# start of Selection
Goldman Sachs delivers a knock-out first quarter and flags big bonuses for staff. Days later, UBS announces 8,700 job cuts and a SFr2bn quarterly loss. Neither bank is truly representative of the banking sector, but UBS is probably the better leading indicator.

The latest losses from the Swiss investment bank and wealth manager come after selling $39.1bn of illiquid assets to Switzerland’s central bank. That disposal left UBS with $22bn of dodgy monoline, leveraged finance and auction-rate securities.

Writedowns on this sludge probably account for most of the SFr3.6bn of new credit losses, alongside a SFr300m hit from the last tranche of assets sold to the central bank. The total Tier 1 capital ratio dropped by more than one percentage point, to about 10%.

UBS may have a higher concentration of risky assets than the rest of the sector. And new chief executive Oswald Grübel might be demanding particularly conservative valuations. Still, the read-across for the industry can only be bad.

Of course, UBS has one problem that most of its peers don’t. Its wealth management franchise continues to deteriorate. Almost 3% of the division’s assets walked out the door during the quarter. The recent settlement with US tax authorities, which tore a hole in the principle of banking secrecy, is likely to drive more clients away.

Both the generic and the specific bad news play to Grübel's approach since he joined UBS in February. Management can’t do anything about markets or much about revenues, but it can cut costs. A fresh 11% cut takes the workforce to 67,500 - slap bang where UBS’s headcount ended 2004. The reduction goes with simplification and a return to a business that will more closely resemble the UBS of five years ago.

Not all banks will simply shrink to their size before the credit boom. Relative winners like Goldman will take market share, while others will wither away. But most big investment banking operations look more like UBS than Goldman.

Banking executives have been talking up the first quarter. But for now, Grübel’s downbeat outlook and defensive actions look painfully credible.
# end of Selection
# start of Dataset extract
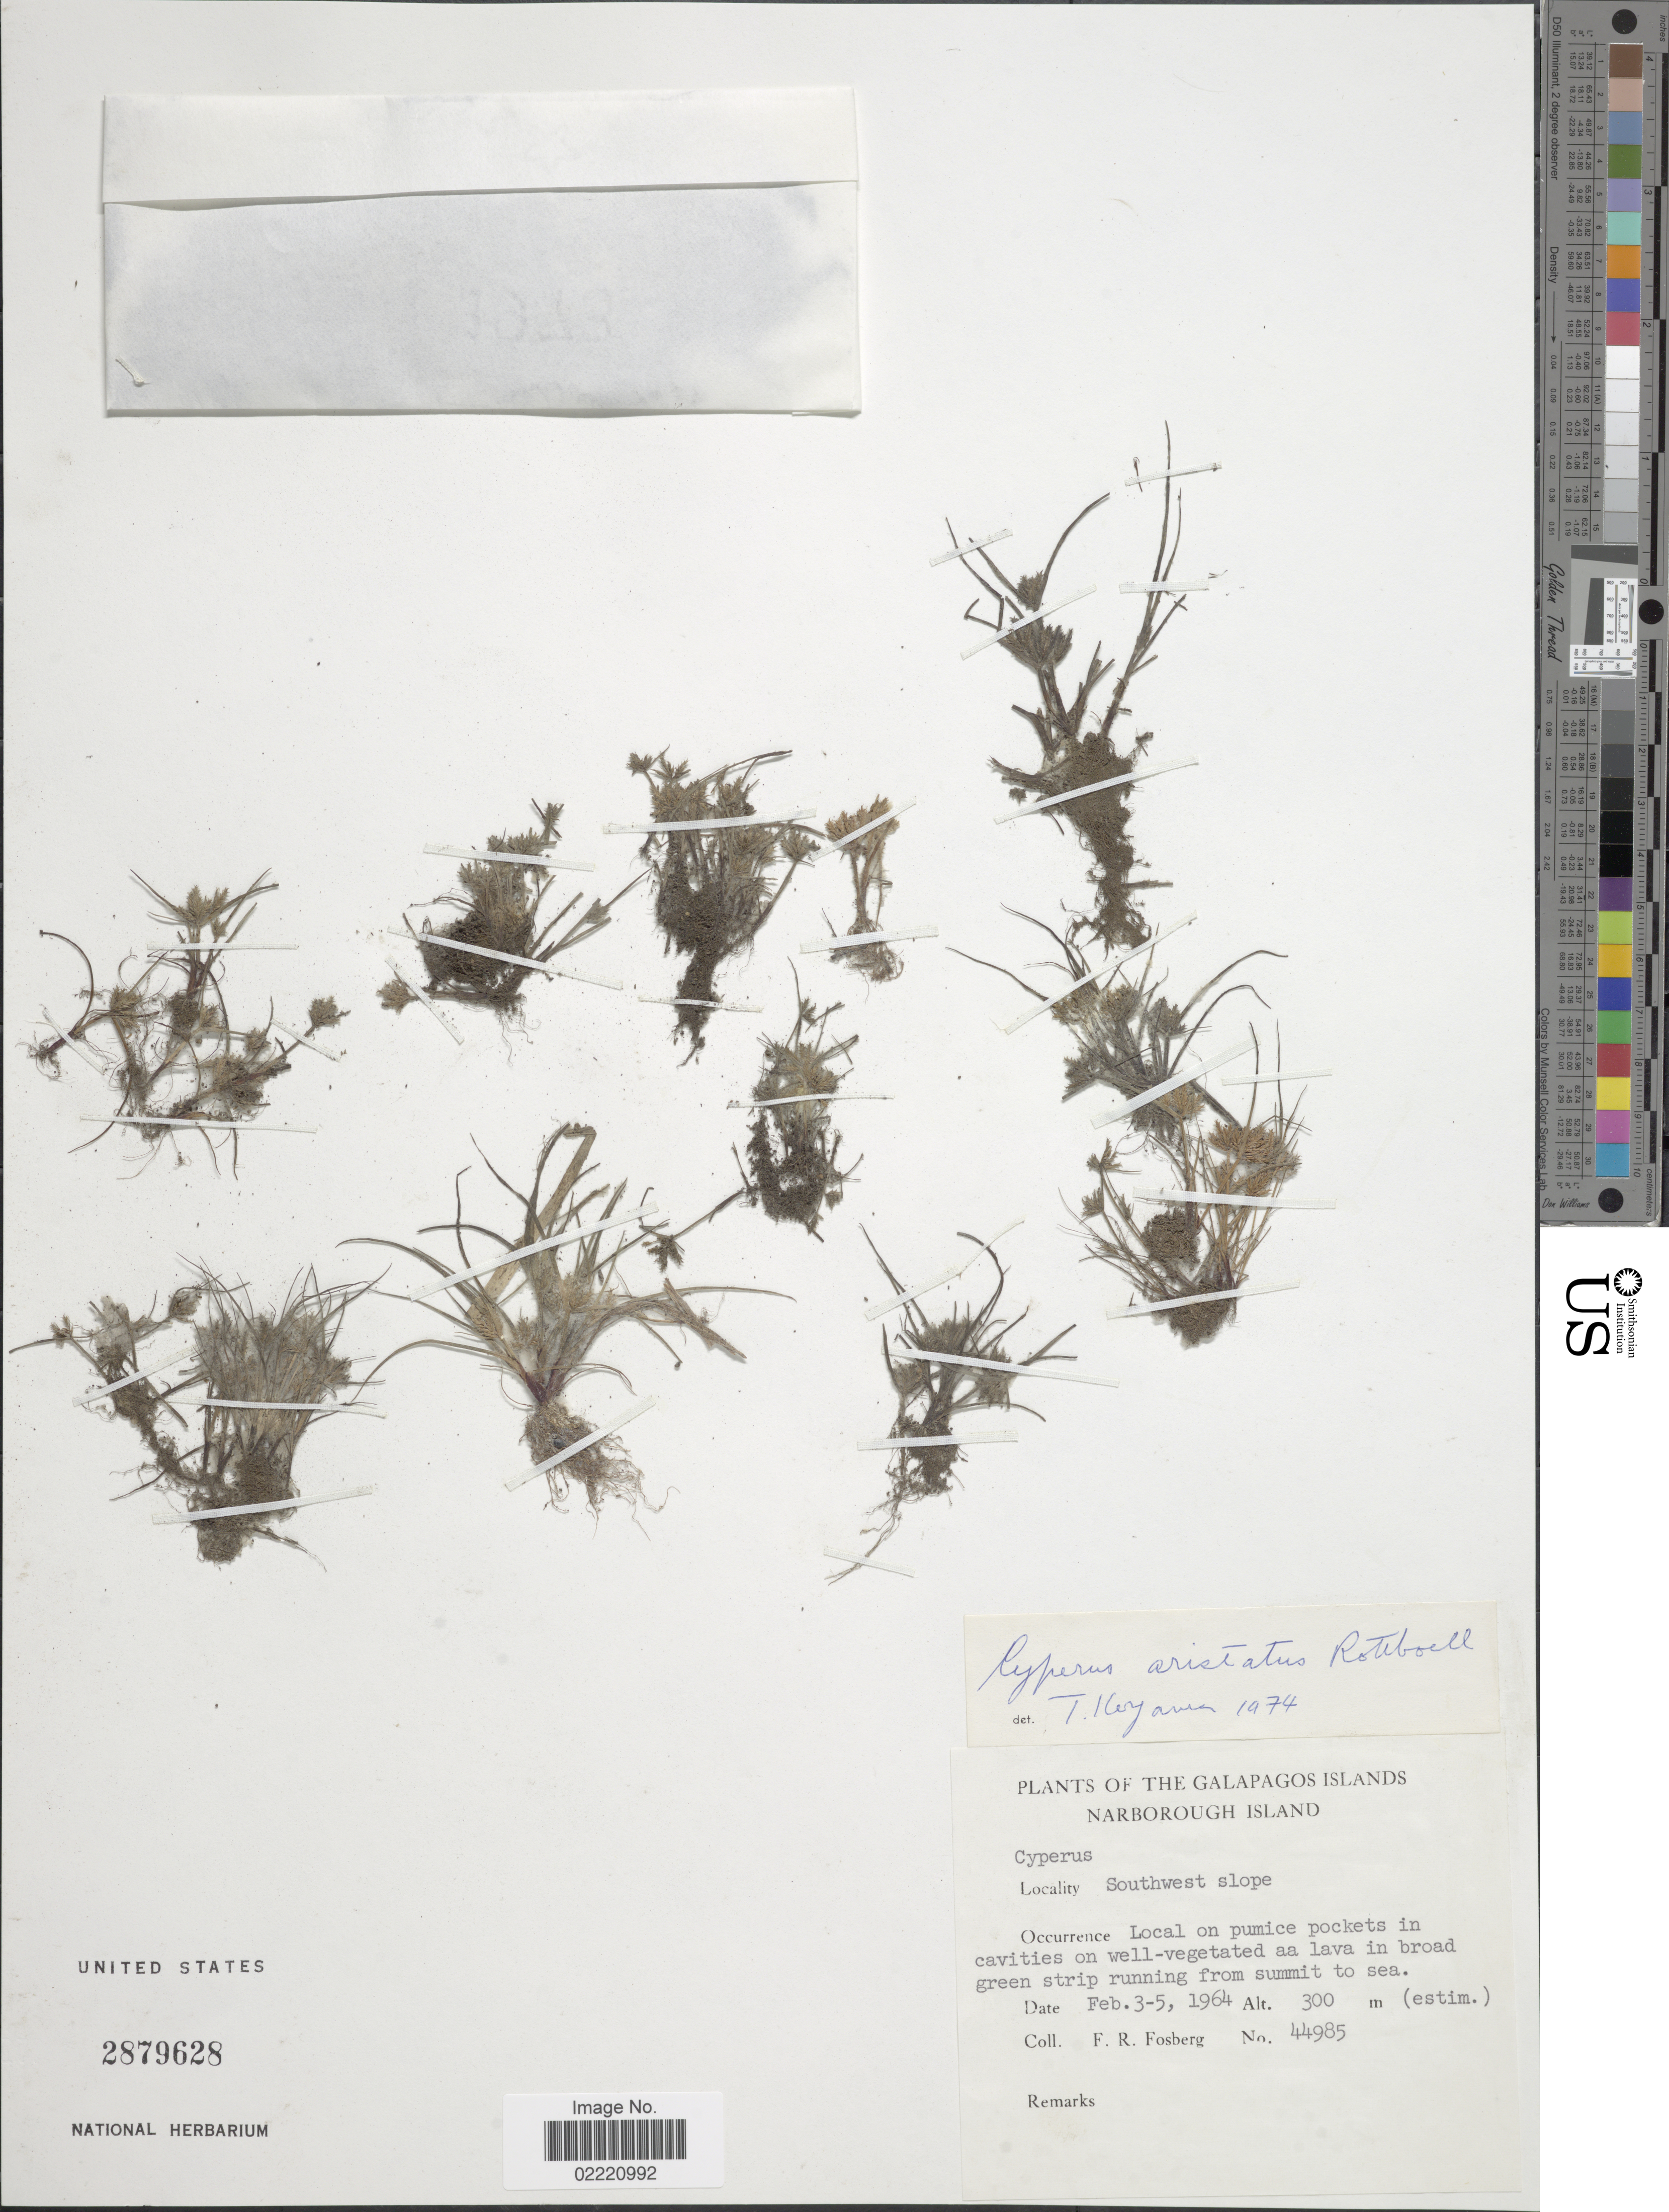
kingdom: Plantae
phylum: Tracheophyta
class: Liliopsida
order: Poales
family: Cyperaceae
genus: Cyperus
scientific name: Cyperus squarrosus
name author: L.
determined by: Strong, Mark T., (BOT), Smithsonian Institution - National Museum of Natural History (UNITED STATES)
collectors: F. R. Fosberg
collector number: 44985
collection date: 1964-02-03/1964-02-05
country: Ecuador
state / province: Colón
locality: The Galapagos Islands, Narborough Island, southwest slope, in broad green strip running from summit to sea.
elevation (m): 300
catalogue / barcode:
# end of Dataset extract
Short problem 1
According to the article on UBS, to about what level did the bank's total Tier 1 capital ratio fall?
Short problem 2
Copy the records line for line, omitting the pictures.
The article and the records were drawn from unrelated sources.

Correct response 1
About 10%.

Correct response 2
kingdom: Plantae
phylum: Tracheophyta
class: Liliopsida
order: Poales
family: Cyperaceae
genus: Cyperus
scientific name: Cyperus squarrosus
name author: L.
determined by: Strong, Mark T., (BOT), Smithsonian Institution - National Museum of Natural History (UNITED STATES)
collectors: F. R. Fosberg
collector number: 44985
collection date: 1964-02-03/1964-02-05
country: Ecuador
state / province: Colón
locality: The Galapagos Islands, Narborough Island, southwest slope, in broad green strip running from summit to sea.
elevation (m): 300
catalogue / barcode:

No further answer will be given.